The analysis phase is an expansion of the dialogue about how this situation occurred from the aging parent’s perspective. It seeks answers to the question “how do you think this happened?” It is important to remember that it is their story to interpret, and adult children need to resist the temptations to take control of the explanation. From analysis, the conversation turns to the solution vetting phase.
The solution vetting phase is an inquiry about the choices aging parents are considering to address the issue. It seeks to answer the question “what’s the plan?” Like disclosure, this is a thinking out loud process that needs ample space to hear how the choices sound when presented to someone else. A curious and nonjudgmental posture about the choices under consideration helps frame the collaboration tone of the process.
Solution vetting gives adult children an opportunity to offer input about possible choices. This is a delicate foray into the conversation that requires careful framing to insure that ideas and suggestions are presented as choices and not carry the “here is what you should do overtones” of unsolicited advice. Suggestive prompts like “you may want to consider…” or “have you thought about…?” are effective scripts that embellish or expand possible choices.

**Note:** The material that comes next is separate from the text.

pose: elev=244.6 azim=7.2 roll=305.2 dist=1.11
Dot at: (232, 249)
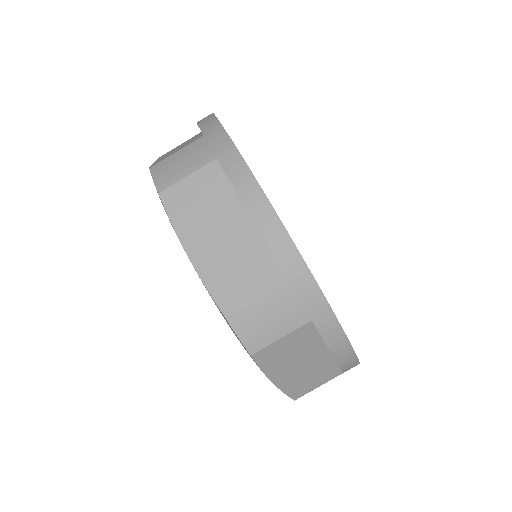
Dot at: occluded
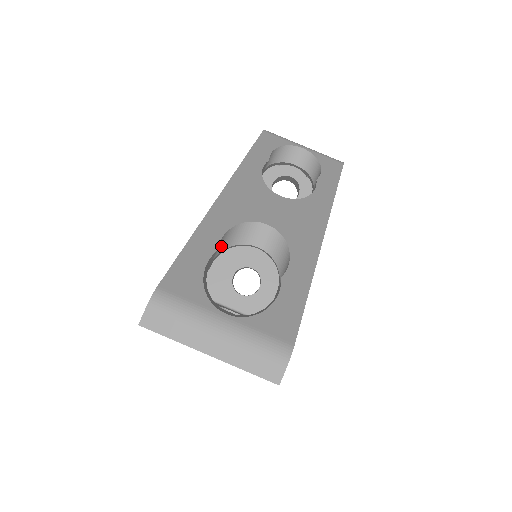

Remember, even the best ideas are just suggestions that may or may not be accepted. Success at this point in the strategy is not measured by aging parents agreeing with the suggestions offered by adult children. It is measured by the ability to navigate the deep resistance to these types of conversations and sustain a cooperative dialogue.
The final phase of the strategy is the action plan for implementing the parent’s choice to manage the financial concern. As with the solution vetting phase, this phase offers adult children another opportunity for input. The goal is to introduce clear ways that working together will enhance the outcome. Here’s an example of how this might be presented:
Increased cost for medications requires additional out of pocket expenses for aging parents. Their adult children offer to help them compare pharmacy outlets to identify the best pricing. They also offer to map out the cost for medications for a calendar year based on what Part D of Medicare pays and what the out of pocket portion will be. Lastly, they offer to set up a tracking system to confirm the costs and insure timely payment.

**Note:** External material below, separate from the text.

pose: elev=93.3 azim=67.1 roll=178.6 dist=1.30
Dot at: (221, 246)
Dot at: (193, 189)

As with the solution vetting, suggestions on how to orchestrate the action plan may or may not be accepted. The important thing is that the resistance calming strategy has set a tentative precedent for collaboration of a financial issue no matter how modest its first iteration.
If the choice aging parents elect to address for the financial concern is effective, all the better. Adult children simply wait for another situation to occur that allows them to repeat and reinforce the new ritual.
If the choice aging parents elect for the financial concern is not effective, adult children simply repeat the strategy using insights from the first attempt to map out another option.
In practice, the resistance calming strategy is not a linear process. The phases overlap and repeat themselves in the normal flow of conversation. Part of what holds the discussion together is the intentional framing that keeps aging parents in control of the process. The other part is the commitment by adult children to remain curious and nonjudgemental throughout the discussion.
Lastly, this may seem like a laborious strategy for what should be an obvious and simple conversations about money. Unfortunately, there are few simple conversations about money between adult children and aging parents.
If a natural rapport already exists, then resistance calming techniques are clearly unnecessary. But if rapport about money is lacking, which is usually the case, resistance calming proves a better choice then the untenable burden of repeated and unpleasant confrontations or even worse no communication at all.